In other words, the output is an integer representing the fixed-point fraction of the input as a fraction of VREF.
This is most apparent when the result is left-justified, i.e. a 12-bit result is zero-padded on the right so that its value is 0...0xfff0 (where "0x10000" would be full scale, but is not representable in 16 bits, so we naturally have a number system where the full range from zero to (full scale - 1 LSB) is representable -- identical to the ADC's reading). We can treat this as a fraction, by multiplying it by another number (representing some other unit in the digital domain; a voltage calibration factor, say), and shifting the appropriate number of bit positions to maintain a 16-bit result. Say our VREF is 5V and we want to represent that as 4.12 bit fixed point (so, integral part from 0 to 15, a bit over 3 digits worth of fraction -- this would be a X.XXX reading), we'd multiply by (uint32_t)(5.0f * (1 << 12)) (replace 5.0f with the exact calibration factor) to get a 32-bit result*, then shift-right the result by 16 to get the calibrated output.
*Recall that number of bits is additive under multiplication, so a 16x16 gives 32-bit result. This is unfortunately confused by several languages, like C, where the result has the same size as the largest argument. Thus, forcing one argument to 32-bit size is necessary in C.
We might instead use the raw ADC value (right-justified), and we could treat that as e.g. a 4.12-bit fixed-point value directly; or we could accumulate 16 successive samples (as a decimation or sliding-average filter, take your pick), which sums up to the same range -- but gets us a few more ENOB (effective number of bits) due to filtering out some of the quantization noise (assuming some suitability conditions apply). This reduces the frequency response of course, so assumes the sample rate is higher than the required signal bandwidth by as much. In any case, this gives us a 16-bit result. The statistical gain from N samples is lg(N)/2 bits, so we expect a confident 14-bit result, with two extra bits "for flavor". (These bits can be helpful down the line as conserving rounding errors.)
(Mind that filtering does not improve the systematic error of the ADC, or overall system, it only reduces the noise floor due to sample-to-sample variation.)
One of the upsides to this is, by handling a purely ratiometric value throughout the calculation, well first of all, anything that is itself ratiometric, is trivial -- if you have a bunch of analog status inputs (e.g. thermistors, potentiometers, Hall effect sensors, etc.), and you run them all from the ADC VREF (or a buffered copy thereof), their results are perfectly proportional, and VREF tolerance is irrelevant!
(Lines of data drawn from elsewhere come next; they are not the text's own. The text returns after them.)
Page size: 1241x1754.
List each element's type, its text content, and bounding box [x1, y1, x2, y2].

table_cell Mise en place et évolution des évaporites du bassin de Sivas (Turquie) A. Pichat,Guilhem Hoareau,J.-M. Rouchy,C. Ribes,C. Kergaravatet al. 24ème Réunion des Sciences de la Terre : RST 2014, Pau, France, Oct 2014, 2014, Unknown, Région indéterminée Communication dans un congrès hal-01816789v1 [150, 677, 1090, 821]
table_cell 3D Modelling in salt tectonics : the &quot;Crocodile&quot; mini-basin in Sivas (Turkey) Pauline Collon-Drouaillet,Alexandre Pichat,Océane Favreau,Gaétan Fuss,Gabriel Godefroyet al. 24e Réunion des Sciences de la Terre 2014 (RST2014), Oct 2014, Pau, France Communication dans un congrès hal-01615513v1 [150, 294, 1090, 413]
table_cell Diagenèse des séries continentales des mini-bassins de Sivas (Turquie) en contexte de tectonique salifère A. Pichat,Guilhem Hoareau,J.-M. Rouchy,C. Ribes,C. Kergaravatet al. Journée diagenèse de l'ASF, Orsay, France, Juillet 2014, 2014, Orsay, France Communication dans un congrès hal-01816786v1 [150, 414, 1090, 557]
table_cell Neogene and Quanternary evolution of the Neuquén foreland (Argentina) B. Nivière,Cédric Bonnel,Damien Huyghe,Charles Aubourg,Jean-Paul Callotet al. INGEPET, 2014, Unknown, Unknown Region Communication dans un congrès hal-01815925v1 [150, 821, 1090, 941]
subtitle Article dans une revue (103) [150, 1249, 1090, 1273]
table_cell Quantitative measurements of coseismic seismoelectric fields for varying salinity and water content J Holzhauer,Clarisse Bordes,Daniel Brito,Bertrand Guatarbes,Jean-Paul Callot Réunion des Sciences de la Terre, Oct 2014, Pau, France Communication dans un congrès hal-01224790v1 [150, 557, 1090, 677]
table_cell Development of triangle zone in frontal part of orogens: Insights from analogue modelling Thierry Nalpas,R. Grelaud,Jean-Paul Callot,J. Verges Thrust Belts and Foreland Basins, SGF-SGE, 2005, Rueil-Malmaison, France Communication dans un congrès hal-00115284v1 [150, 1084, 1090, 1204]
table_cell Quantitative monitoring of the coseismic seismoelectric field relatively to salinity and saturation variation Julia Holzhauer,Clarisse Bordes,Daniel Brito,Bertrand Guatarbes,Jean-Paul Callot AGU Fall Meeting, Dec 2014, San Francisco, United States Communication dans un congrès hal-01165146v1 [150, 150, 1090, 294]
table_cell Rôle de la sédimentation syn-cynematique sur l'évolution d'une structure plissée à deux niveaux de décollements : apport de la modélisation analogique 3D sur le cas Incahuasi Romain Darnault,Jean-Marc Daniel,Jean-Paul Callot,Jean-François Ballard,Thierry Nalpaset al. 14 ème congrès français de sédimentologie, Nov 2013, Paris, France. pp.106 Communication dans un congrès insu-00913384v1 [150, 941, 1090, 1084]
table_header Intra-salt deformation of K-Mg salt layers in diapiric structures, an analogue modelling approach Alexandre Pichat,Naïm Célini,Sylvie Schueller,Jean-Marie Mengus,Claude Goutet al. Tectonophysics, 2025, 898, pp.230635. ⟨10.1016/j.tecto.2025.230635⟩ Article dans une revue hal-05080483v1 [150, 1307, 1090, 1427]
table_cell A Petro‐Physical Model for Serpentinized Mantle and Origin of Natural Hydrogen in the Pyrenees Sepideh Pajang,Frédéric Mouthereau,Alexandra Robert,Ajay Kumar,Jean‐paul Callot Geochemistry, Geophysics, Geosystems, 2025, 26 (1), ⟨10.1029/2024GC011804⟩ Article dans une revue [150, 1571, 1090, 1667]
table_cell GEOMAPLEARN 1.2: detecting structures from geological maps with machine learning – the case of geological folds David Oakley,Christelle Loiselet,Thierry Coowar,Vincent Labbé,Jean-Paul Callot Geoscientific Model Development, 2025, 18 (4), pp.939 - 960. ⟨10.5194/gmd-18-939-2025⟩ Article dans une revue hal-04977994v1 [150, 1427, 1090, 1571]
But also, even if the values carry units, if you don't have to do any other unit relations internally, you can apply the calibration factor at the very end, and now the gain of your entire signal chain, minus the output itself, is perfectly predictable: you don't have to worry about saturation anywhere along the chain, that can't be anticipated from any sequence of possible ADC readings. Potential saturation is independent of calibration factors!
One of the downsides of number formats like this, is handling overflow, and implementing saturating arithmetic where applicable. You need to ensure all manipulations are done with adequate overhead, and/or with gain strictly less than or equal to 1 so that overflow (wraparound) does not occur; or to detect overflow at every step of the calculation and saturate accordingly.
Intermediate 32-bit calculations are typical; even on 8-bit systems like AVR, largely because C doesn't have a native 24-bit type as such. (Yes, there are __uint24 and such types, but what I mean is, avr-gcc emits 32-bit operations regardless. You can construct 24-bit operations just fine in ASM, of course.) Saturating arithmetic is also a pain in C, as operations don't produce an intrinsic carry result; it's slightly less painful in ASM, but far more tedious (as ASM is wont to be).